# About this exercise
Show each of the lines below that contains the word "para", copying each line in full.
==== Data extracts
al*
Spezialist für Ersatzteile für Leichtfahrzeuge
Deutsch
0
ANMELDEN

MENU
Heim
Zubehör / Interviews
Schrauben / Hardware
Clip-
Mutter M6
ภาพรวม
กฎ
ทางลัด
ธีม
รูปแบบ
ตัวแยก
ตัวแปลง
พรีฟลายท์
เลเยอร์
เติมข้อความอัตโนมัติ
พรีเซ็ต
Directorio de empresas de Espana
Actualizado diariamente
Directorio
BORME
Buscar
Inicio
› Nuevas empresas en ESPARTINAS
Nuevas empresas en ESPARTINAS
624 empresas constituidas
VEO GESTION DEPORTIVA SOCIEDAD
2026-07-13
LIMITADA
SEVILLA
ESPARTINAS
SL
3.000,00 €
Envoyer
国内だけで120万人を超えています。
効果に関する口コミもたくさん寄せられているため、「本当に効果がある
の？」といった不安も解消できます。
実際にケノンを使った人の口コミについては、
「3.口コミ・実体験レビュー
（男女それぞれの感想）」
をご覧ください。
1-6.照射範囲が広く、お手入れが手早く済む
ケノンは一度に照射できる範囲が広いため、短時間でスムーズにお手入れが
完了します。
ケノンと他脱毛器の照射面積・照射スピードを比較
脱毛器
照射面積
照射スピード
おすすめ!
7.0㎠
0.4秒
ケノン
========
==== Data extracts
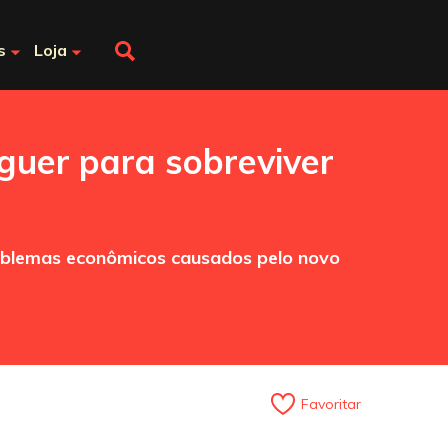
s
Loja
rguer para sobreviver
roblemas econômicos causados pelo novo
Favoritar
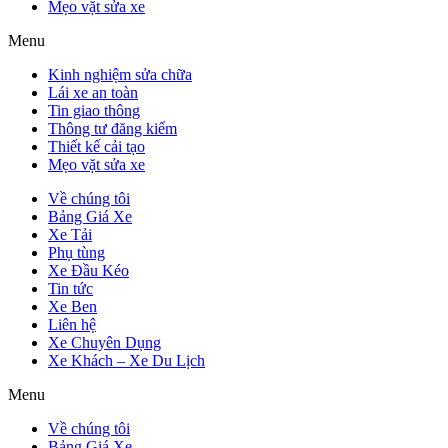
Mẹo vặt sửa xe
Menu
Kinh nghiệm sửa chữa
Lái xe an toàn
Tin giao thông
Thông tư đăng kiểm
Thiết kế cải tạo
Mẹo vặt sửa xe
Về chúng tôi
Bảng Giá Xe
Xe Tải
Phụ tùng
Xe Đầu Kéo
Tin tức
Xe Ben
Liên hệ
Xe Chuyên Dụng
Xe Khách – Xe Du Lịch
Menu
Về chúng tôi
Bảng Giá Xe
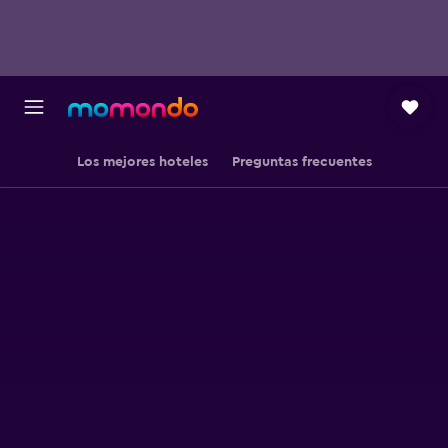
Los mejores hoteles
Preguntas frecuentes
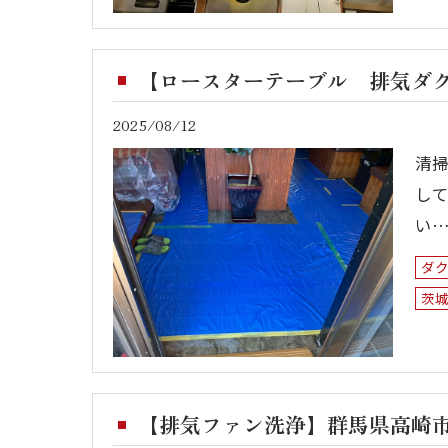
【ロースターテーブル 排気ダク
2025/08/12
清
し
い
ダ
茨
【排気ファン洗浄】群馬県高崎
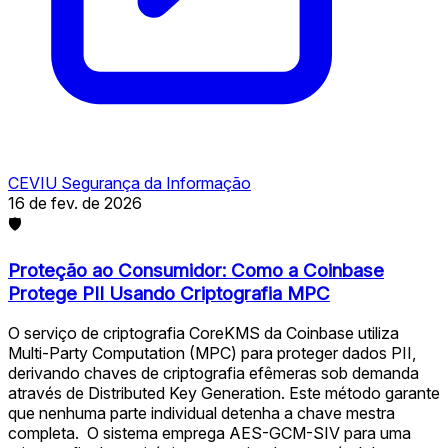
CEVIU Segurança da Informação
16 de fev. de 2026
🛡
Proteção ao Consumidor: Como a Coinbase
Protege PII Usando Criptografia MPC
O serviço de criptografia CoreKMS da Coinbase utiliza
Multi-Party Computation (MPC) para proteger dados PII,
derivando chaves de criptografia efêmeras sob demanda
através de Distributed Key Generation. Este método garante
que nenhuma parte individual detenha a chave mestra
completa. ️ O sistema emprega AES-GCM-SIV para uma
========
# Completed exercise
rguer para sobreviver
Multi-Party Computation (MPC) para proteger dados PII,
completa. ️ O sistema emprega AES-GCM-SIV para uma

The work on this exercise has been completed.